Start of Provided information

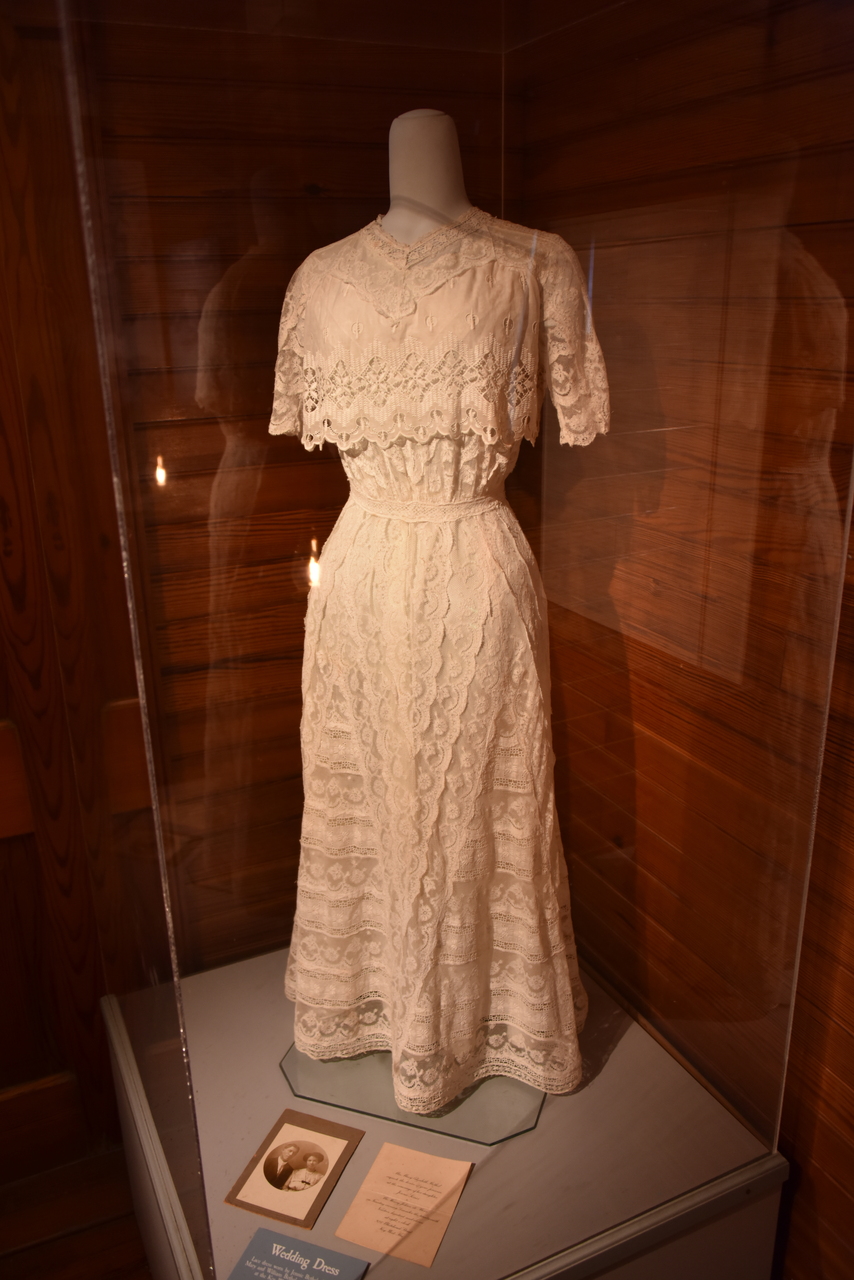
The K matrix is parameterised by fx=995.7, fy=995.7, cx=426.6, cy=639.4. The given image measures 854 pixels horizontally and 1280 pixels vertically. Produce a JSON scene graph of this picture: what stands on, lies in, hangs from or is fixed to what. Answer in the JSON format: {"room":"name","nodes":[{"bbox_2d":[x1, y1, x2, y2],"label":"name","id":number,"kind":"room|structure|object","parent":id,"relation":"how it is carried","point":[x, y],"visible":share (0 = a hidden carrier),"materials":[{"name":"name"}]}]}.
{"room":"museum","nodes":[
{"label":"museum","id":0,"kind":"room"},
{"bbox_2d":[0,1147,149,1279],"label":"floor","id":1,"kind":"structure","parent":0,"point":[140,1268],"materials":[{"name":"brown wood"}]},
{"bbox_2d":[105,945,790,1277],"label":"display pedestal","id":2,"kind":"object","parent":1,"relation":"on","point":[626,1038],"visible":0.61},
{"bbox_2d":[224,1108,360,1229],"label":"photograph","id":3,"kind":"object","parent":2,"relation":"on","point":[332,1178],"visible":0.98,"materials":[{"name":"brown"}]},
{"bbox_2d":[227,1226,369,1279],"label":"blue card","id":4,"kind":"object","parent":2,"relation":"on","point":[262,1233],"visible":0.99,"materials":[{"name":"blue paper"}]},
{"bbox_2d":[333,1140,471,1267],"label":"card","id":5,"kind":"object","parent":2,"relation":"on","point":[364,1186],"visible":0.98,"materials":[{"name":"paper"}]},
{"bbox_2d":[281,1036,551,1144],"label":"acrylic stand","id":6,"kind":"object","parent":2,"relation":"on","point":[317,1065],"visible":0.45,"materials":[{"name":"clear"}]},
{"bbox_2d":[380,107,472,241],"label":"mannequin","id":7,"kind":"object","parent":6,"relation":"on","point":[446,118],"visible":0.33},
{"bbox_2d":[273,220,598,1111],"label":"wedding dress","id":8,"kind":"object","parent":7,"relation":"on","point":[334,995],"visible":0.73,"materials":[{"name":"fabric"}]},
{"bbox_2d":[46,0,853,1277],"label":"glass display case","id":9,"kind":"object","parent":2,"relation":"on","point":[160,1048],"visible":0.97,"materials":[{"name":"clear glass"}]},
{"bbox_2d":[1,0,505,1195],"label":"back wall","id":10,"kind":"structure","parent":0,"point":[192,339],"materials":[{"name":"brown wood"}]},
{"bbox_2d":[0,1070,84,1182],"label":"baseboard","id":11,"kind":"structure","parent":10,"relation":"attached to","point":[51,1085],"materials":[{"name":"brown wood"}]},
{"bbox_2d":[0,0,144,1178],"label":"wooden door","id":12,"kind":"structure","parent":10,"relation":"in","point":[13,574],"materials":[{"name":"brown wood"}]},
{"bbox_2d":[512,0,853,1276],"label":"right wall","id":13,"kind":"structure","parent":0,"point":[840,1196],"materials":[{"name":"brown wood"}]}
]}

End of Provided information

The records above are to be repeated exactly, apart from their pictures.

Result
The K matrix is parameterised by fx=995.7, fy=995.7, cx=426.6, cy=639.4. The given image measures 854 pixels horizontally and 1280 pixels vertically. Produce a JSON scene graph of this picture: what stands on, lies in, hangs from or is fixed to what. Answer in the JSON format: {"room":"name","nodes":[{"bbox_2d":[x1, y1, x2, y2],"label":"name","id":number,"kind":"room|structure|object","parent":id,"relation":"how it is carried","point":[x, y],"visible":share (0 = a hidden carrier),"materials":[{"name":"name"}]}]}.
{"room":"museum","nodes":[
{"label":"museum","id":0,"kind":"room"},
{"bbox_2d":[0,1147,149,1279],"label":"floor","id":1,"kind":"structure","parent":0,"point":[140,1268],"materials":[{"name":"brown wood"}]},
{"bbox_2d":[105,945,790,1277],"label":"display pedestal","id":2,"kind":"object","parent":1,"relation":"on","point":[626,1038],"visible":0.61},
{"bbox_2d":[224,1108,360,1229],"label":"photograph","id":3,"kind":"object","parent":2,"relation":"on","point":[332,1178],"visible":0.98,"materials":[{"name":"brown"}]},
{"bbox_2d":[227,1226,369,1279],"label":"blue card","id":4,"kind":"object","parent":2,"relation":"on","point":[262,1233],"visible":0.99,"materials":[{"name":"blue paper"}]},
{"bbox_2d":[333,1140,471,1267],"label":"card","id":5,"kind":"object","parent":2,"relation":"on","point":[364,1186],"visible":0.98,"materials":[{"name":"paper"}]},
{"bbox_2d":[281,1036,551,1144],"label":"acrylic stand","id":6,"kind":"object","parent":2,"relation":"on","point":[317,1065],"visible":0.45,"materials":[{"name":"clear"}]},
{"bbox_2d":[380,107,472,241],"label":"mannequin","id":7,"kind":"object","parent":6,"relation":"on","point":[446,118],"visible":0.33},
{"bbox_2d":[273,220,598,1111],"label":"wedding dress","id":8,"kind":"object","parent":7,"relation":"on","point":[334,995],"visible":0.73,"materials":[{"name":"fabric"}]},
{"bbox_2d":[46,0,853,1277],"label":"glass display case","id":9,"kind":"object","parent":2,"relation":"on","point":[160,1048],"visible":0.97,"materials":[{"name":"clear glass"}]},
{"bbox_2d":[1,0,505,1195],"label":"back wall","id":10,"kind":"structure","parent":0,"point":[192,339],"materials":[{"name":"brown wood"}]},
{"bbox_2d":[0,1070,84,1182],"label":"baseboard","id":11,"kind":"structure","parent":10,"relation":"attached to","point":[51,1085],"materials":[{"name":"brown wood"}]},
{"bbox_2d":[0,0,144,1178],"label":"wooden door","id":12,"kind":"structure","parent":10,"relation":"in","point":[13,574],"materials":[{"name":"brown wood"}]},
{"bbox_2d":[512,0,853,1276],"label":"right wall","id":13,"kind":"structure","parent":0,"point":[840,1196],"materials":[{"name":"brown wood"}]}
]}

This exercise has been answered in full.